【第4話】
「今日は夜も遅い。ヘロヘロの状態で戦われても困るから、明朝まで休んでくれ」
現場監督を任されているカイニスの言葉により、傭兵団『黎明の咆哮』はしばしの休息を得るのだった。
建ち並ぶテントの一角を借り受け、明日に戦闘を控えた戦闘要員たちは2人1組となってテントを1つずつ使って休む。中には寝れない戦闘要員たちは、内緒で持ち込んだらしい酒と燻製肉で人生最後かもしれない酒宴を楽しんでいた。
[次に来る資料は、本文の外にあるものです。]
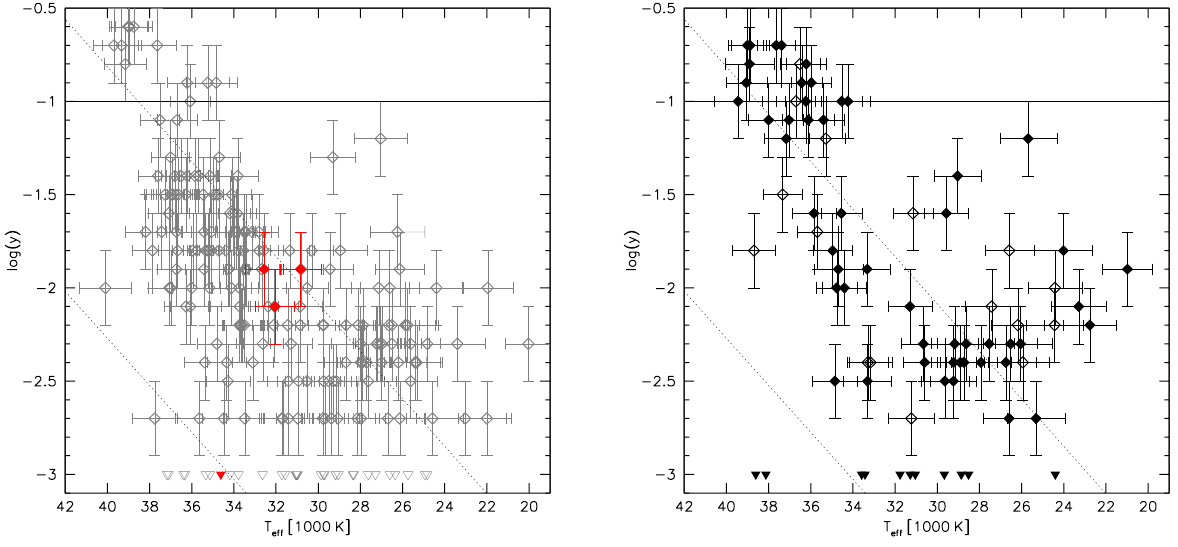
Figure 3. Helium abundance plotted against effective temperature (red filled diamonds: thin disk, grey open diamonds: thick disk, black open diamonds: halo, black filled diamonds: bona fide halo, triangles: upper limits). The horizontal lines mark the solar helium abundance. The two helium sequences discovered by Edelmann et al. (2003) are indicated as dotted lines. The left panel shows the disk sample, right panel shows the halo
エルドは必然的にユーバ・アインスと一緒にテントを使うことになった。今までもホテルや車中泊でも一緒だったので、別に今更離れられても落ち着かない。
「【批判】布団がないのが残念だが」
「そんな贅沢品はねえよ、諦めろ」
「【回答】当機は問題ない。心配なのはエルドが身体を壊さないかだ」
「俺はそこまで柔じゃねえっての」
エルドは旅行鞄を枕にして、テントの床に寝転がる。
テントそのものが硬い地面に設置されたからか、寝転がると地面の硬さが伝わってくるような気がする。薄い布の隙間から土臭さも漂ってきた。テントよりも車中泊の方がマシに思えてきた。
疲れもあってか、瞳を閉じていると自然と眠気が忍び寄ってくる。遠くで聞こえていた戦闘音や怒号も今ではすっかり落ち着いているので、少しぐらいは眠れそうだ。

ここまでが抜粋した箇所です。